(EXCERPT begins)

The by-now legendary science fiction anthology is back to confound us all and make us deeply, deeply uncomfortable again. How does this fourth instalment of six episodes fare this time round? Truth to speak, just like with previous seasons, the results are somewhat hit and miss.
There is no true standout episode like “San Junipero” or “Nosedive”. Perhaps more ominously, it’s starting to feel like writer/showrunner Charlie Brooker is repeating himself and the visceral, heart wrenching moments aren’t quite all there.
Nevertheless, Black Mirror season 4 remains a compelling series, raising awkward questions for which there are no easy answers.
Hang The DJ
As ever, the strength of a Black Mirror episode lies in how it is very much rooted in the real world, and things that are immediately familiar to us. With dating apps long de rigeur, this is one with a twist: an app that determines who you date, and how long the relationship lasts.
As things stand, with Siri and Alexa and Google Home and more, is it that much of a stretch to believe that we would allow machines to dictate our love lives?
And so we bear witness to the tentative, tender moments when our young lovers Frank (Joe Cole) and Amy (Georgina Campbell) begin to connect before their inevitable departure. The ache of longing, the frustration of being apart: if the path of true love never did run smooth, then Frank and Amy’s is particularly winding.
“Everything happens for a reason,” intones the system solemnly, over and over again, like some deep metaphor for life. Here’s a hint: it’s all part of the payoff.
Of course, there is much more than meets the eye in this ostensible Star Trek spoof, and the story of Lieutenant Cole’s (Cristin Milioti) first day on the USS Callister. Beyond the delicious, and purposefully bad, acting – meta meta! – there are far greater themes at stake here.
Suffice to say that there are worlds within worlds: reality, the one that exists only inside your head and most tantalisingly of all, the one you long for. There are echoes of “White Christmas” and the overriding question: are we only our true selves inside our fantasies? Just like in Westworld, do we get to excuse our behaviour because it’s not real?
Dammit Brooker, quit making us ask these questions!!
This episode is all about bringing surveillance to the next level: the long-awaited chip in your head. An anxious mother (Rosemarie DeWitt) who almost loses her daughter at a playground puts an implant in her head that enables her to see and hear everything the little girl experiences.
No parent ever stops grappling with the eternal question: where is my child and what is he/she doing now? “Arkangel” provides a technological means to answer that, but at exactly which point does love turn oppressive? Does good parenting really involve control at all costs?
DeWitt does a great job of portraying a mother who, above all else, simply wants to protect her child. Every parent will know exactly how she feels. And it’s directed by Jodie Foster, no less.
In a black-and-white, dystopian world, a woman (Maxine Peake) and her comrades are pursued by dogs – no, not the cuddly, furry variety, nor the type to be easily dissuaded by a treat or a hug.
With minimal dialogue, the tension is unrelenting and the pursuit never lets up. We are never quite told just why our protagonists are being pursued, but the reasons don’t matter.
Reminiscent of “The Entire History of You”, this episode may well be the weakest of the lot. Centred on a terrible act committed by a couple years ago and a machine that can scan your memories, the plot devolves into something rather far-fetched as the story proceeds.
Despite the snowy, evocative locales of Iceland, this episode very much lacks the visceral, gripping nature of other Black Mirror instalments.
The mega-episode of the season at over an hour’s run time, “Black Museum” tells three stories centred on patients and doctors in a hospital.
In the middle of the American desert, Black Museum proprietor Rolo Haynes (Douglas Hodge and his silky smooth voice) welcomes the young visitor Nish (Letitia Wright) to his establishment.
Alternating between devil’s advocate and narrator, Haynes spins his tales of the medical profession as he shows Nish around. Meanwhile, no one can figure just why it’s so hot in the museum.
And of course, a devastating ending is lying in wait. But it lacks the punch of “White Christmas”, which followed a similar structure. All in all, Black Mirror has been much, much better.
Black Mirror season 4 premieres on Netflix on December 29.

(EXCERPT ends)
(SUPPLIED ENTRIES begins)

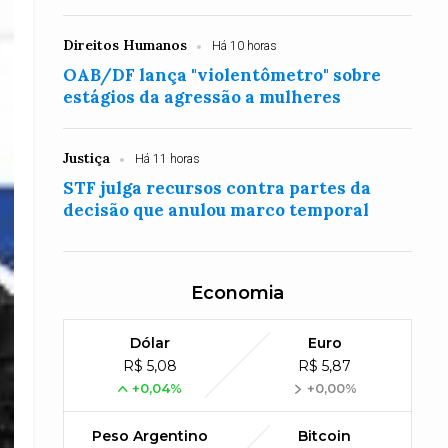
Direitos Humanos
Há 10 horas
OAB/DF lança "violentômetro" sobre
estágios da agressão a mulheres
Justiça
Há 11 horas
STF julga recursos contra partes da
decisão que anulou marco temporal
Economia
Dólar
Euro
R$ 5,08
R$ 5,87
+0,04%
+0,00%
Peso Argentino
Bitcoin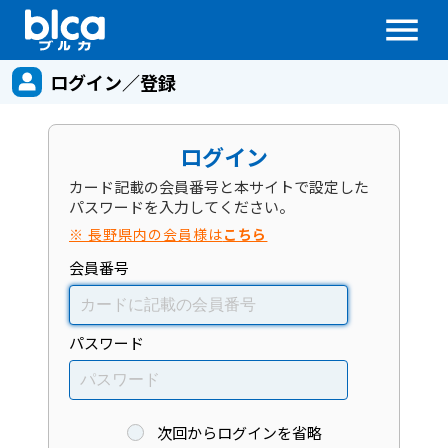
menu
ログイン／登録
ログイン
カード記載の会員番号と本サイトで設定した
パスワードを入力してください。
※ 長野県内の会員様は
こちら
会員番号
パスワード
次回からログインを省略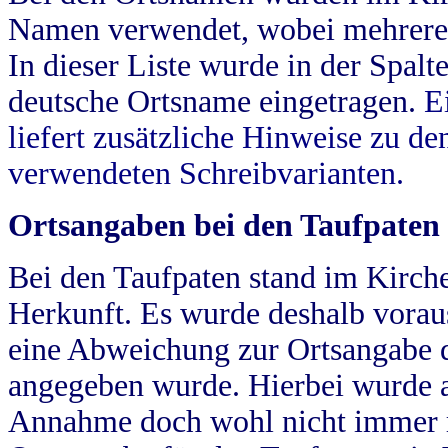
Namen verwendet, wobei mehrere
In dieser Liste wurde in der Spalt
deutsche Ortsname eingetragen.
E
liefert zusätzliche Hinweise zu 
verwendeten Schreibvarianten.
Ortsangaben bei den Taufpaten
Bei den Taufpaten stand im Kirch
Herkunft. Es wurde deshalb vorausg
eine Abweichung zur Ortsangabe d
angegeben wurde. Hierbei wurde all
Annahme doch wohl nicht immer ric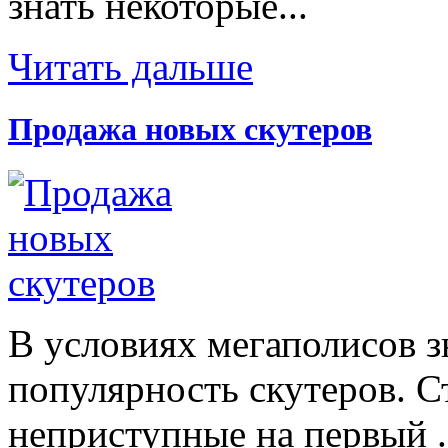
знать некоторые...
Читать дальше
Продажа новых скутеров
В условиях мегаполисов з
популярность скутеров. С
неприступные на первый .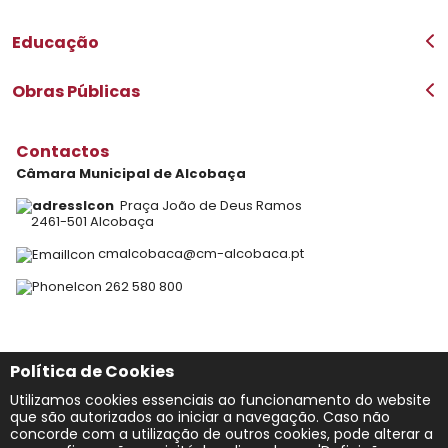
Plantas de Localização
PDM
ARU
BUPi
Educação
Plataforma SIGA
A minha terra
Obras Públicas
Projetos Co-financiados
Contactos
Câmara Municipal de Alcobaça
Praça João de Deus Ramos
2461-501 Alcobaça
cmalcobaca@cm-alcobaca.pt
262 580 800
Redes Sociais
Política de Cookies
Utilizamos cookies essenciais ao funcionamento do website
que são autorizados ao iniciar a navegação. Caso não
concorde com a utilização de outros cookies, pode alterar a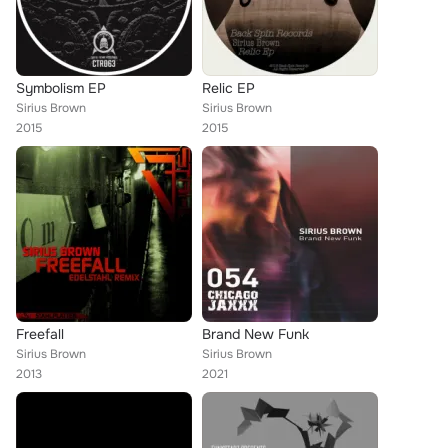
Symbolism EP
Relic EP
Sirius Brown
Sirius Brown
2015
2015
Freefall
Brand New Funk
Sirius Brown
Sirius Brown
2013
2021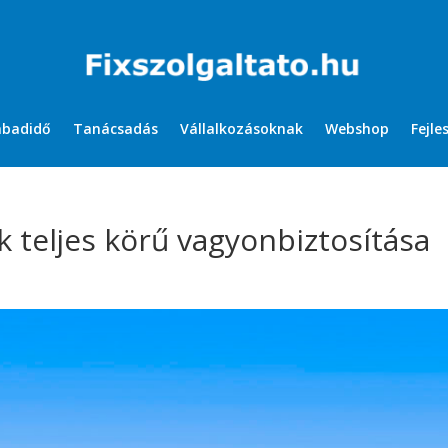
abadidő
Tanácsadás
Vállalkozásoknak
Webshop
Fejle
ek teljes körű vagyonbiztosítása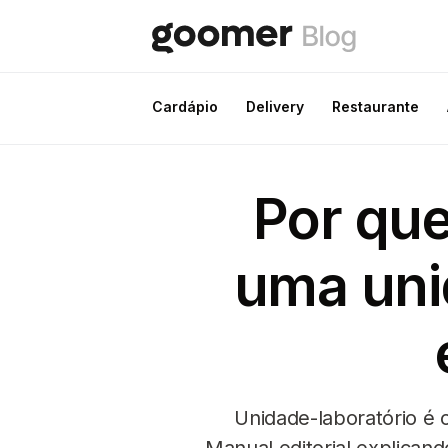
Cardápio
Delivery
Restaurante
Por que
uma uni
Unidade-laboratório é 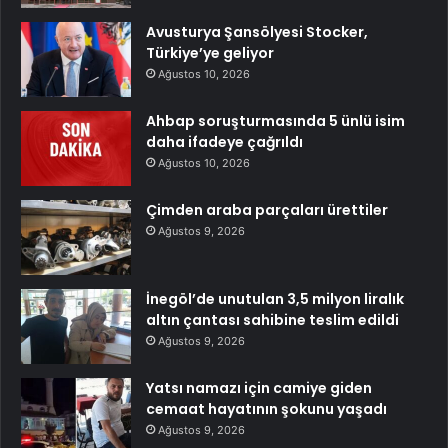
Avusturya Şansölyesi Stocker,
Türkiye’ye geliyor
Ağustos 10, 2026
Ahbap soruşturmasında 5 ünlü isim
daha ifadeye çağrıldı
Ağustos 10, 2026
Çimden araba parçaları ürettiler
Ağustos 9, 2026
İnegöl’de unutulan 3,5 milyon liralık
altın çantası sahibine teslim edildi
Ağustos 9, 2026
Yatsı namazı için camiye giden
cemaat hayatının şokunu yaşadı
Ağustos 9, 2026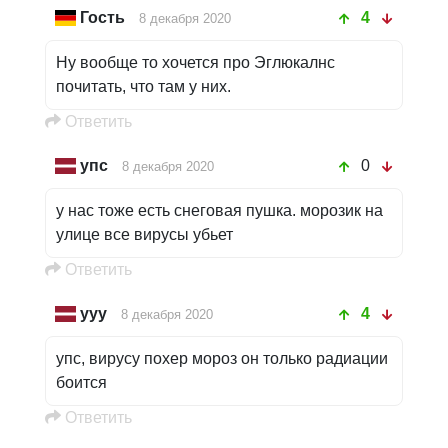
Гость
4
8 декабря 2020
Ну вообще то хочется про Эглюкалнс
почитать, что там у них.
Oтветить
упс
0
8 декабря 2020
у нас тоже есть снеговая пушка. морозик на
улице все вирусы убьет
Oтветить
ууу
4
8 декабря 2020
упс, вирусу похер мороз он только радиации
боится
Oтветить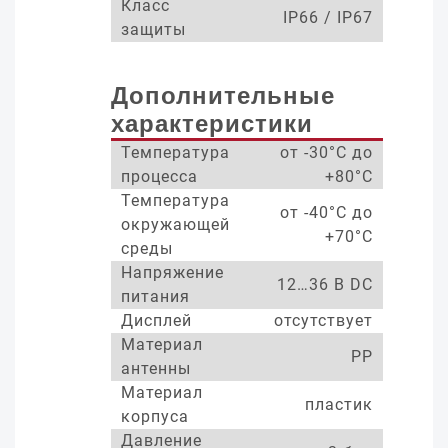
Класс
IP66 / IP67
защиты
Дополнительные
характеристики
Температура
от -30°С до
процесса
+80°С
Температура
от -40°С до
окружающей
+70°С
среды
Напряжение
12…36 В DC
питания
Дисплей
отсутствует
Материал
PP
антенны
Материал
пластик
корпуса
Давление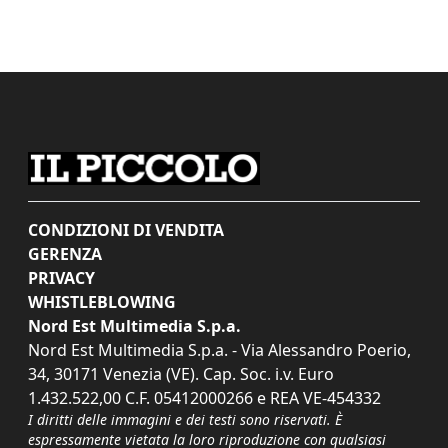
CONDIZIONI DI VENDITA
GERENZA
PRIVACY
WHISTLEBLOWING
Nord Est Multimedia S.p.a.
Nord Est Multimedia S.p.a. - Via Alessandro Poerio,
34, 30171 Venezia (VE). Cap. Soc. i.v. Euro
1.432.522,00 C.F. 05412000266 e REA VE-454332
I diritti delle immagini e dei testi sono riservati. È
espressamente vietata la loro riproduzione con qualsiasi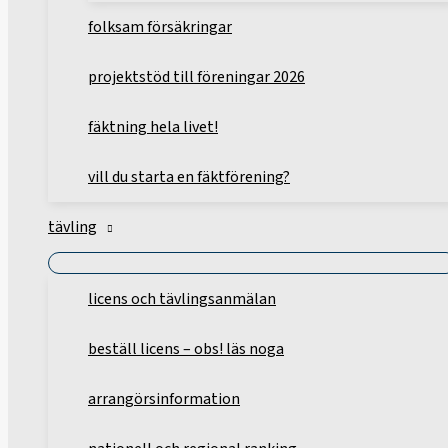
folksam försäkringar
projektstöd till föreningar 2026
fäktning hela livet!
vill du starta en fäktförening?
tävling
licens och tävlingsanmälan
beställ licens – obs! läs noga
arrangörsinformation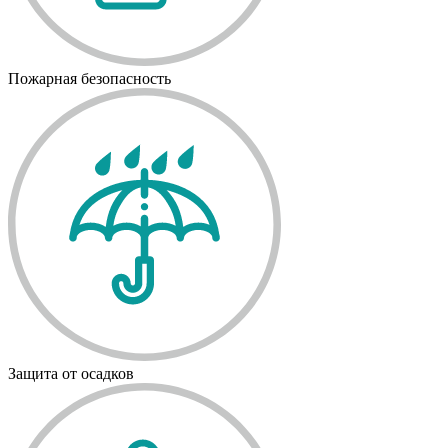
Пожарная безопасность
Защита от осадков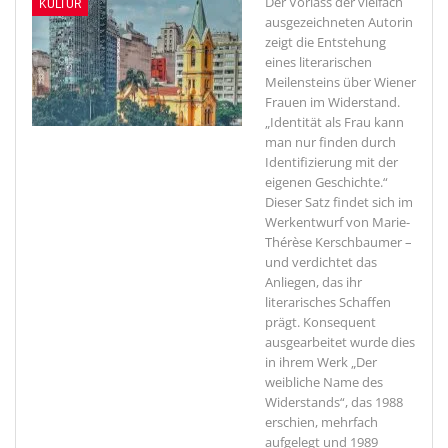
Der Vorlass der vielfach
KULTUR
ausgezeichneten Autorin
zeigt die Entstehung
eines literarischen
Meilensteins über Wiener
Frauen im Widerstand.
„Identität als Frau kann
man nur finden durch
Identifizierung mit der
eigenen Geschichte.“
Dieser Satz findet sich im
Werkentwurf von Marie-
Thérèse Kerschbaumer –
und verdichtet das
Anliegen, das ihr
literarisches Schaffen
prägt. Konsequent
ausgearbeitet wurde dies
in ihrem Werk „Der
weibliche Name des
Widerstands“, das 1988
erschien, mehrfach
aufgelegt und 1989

(SUPPLIED ENTRIES ends)

# WORK TASK 1:
Answer these questions from the review:
(a) Who directed the episode in which an anxious mother has an implant put in her daughter's head?
(b) Where is the Black Museum located?
(c) On what date does the season premiere on Netflix?
# WORK TASK 2:
Repeat the part of the review that opens with the words containing "And of course, a" and closes with "much, much better.", keeping every word and mark unchanged.
The listing above is separate material and has no connection to the review.

# SOLUTION 1:
(a) Jodie Foster
(b) In the middle of the American desert
(c) December 29

# SOLUTION 2:
And of course, a devastating ending is lying in wait. But it lacks the punch of “White Christmas”, which followed a similar structure. All in all, Black Mirror has been much, much better.